*** Begin section ***
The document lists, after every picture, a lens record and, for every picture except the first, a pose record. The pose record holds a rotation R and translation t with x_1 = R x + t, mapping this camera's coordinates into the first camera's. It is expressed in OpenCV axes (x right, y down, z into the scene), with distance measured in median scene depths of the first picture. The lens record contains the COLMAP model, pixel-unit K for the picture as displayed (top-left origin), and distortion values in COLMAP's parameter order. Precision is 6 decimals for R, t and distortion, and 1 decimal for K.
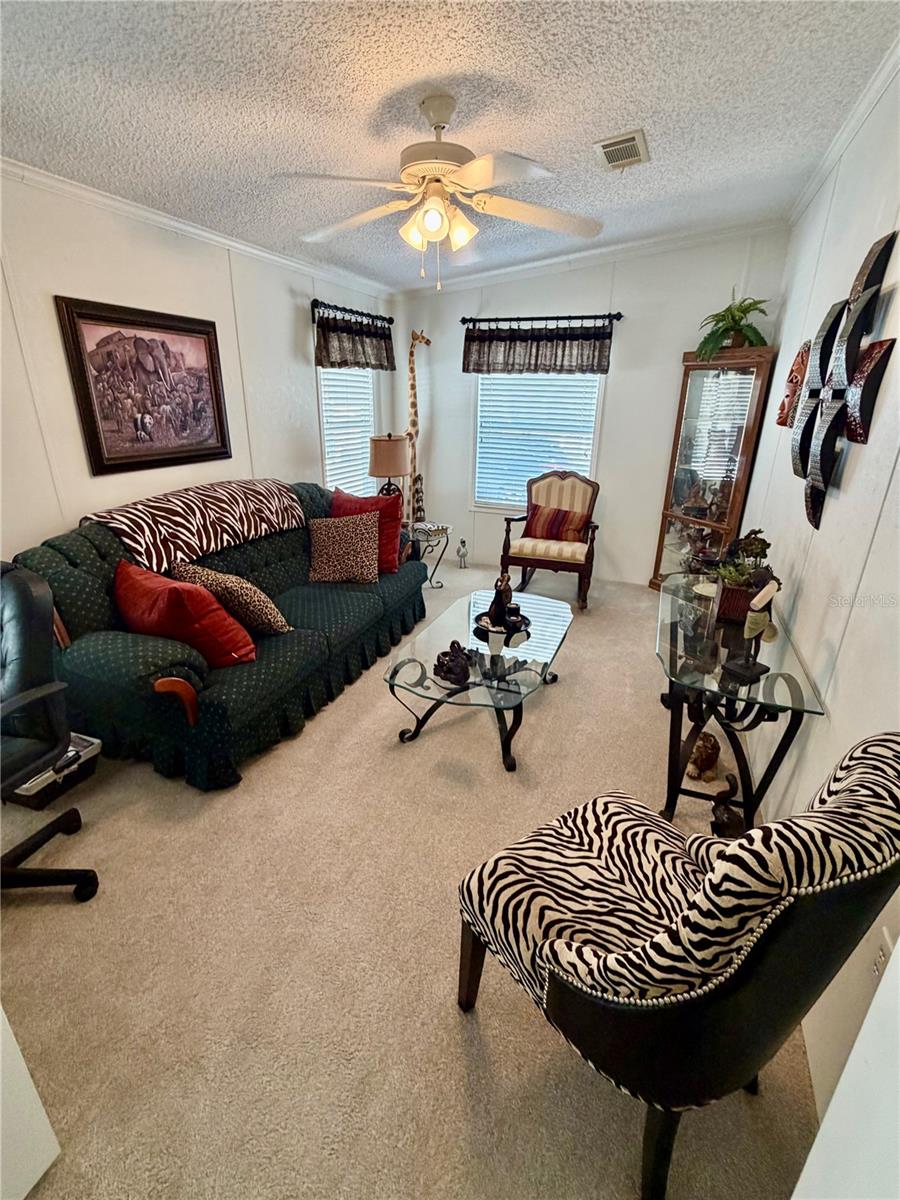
lens RADIAL K [[553.4, 0, 446.1], [0, 553.4, 603.7], [0, 0, 1]] dist [0.002698, 0.000057]
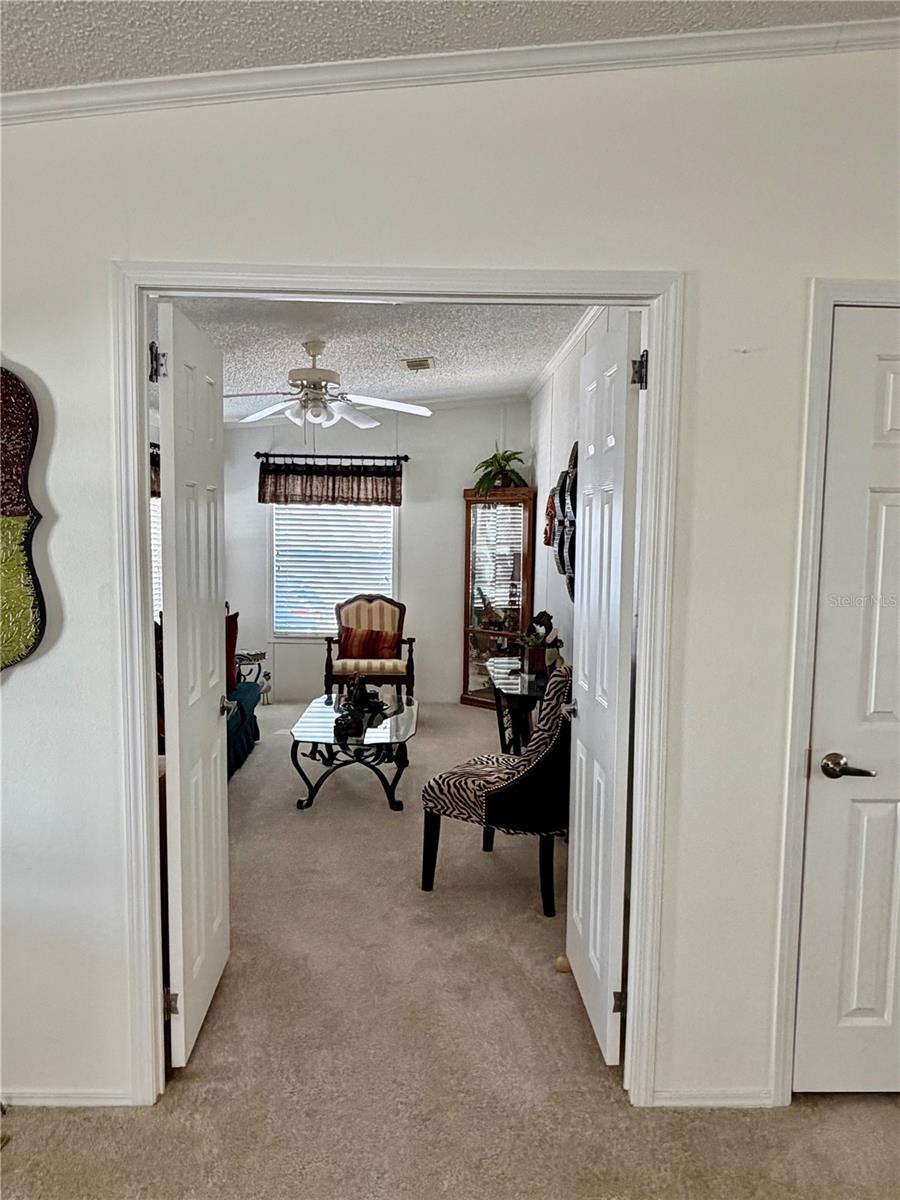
lens RADIAL K [[842.7, 0, 449.0], [0, 842.7, 598.6], [0, 0, 1]] dist [0.005085, -0.006338]
pose [[0.922079, -0.031500, 0.385718, -0.273056], [0.135165, 0.960129, -0.244709, 0.181055], [-0.362631, 0.277777, 0.889572, -0.465782]]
*** End section ***
§ **Directions for this task**
Print all the material above verbatim and omit its pictures.

§ **Task answer**
The document lists, after every picture, a lens record and, for every picture except the first, a pose record. The pose record holds a rotation R and translation t with x_1 = R x + t, mapping this camera's coordinates into the first camera's. It is expressed in OpenCV axes (x right, y down, z into the scene), with distance measured in median scene depths of the first picture. The lens record contains the COLMAP model, pixel-unit K for the picture as displayed (top-left origin), and distortion values in COLMAP's parameter order. Precision is 6 decimals for R, t and distortion, and 1 decimal for K.
lens RADIAL K [[553.4, 0, 446.1], [0, 553.4, 603.7], [0, 0, 1]] dist [0.002698, 0.000057]
lens RADIAL K [[842.7, 0, 449.0], [0, 842.7, 598.6], [0, 0, 1]] dist [0.005085, -0.006338]
pose [[0.922079, -0.031500, 0.385718, -0.273056], [0.135165, 0.960129, -0.244709, 0.181055], [-0.362631, 0.277777, 0.889572, -0.465782]]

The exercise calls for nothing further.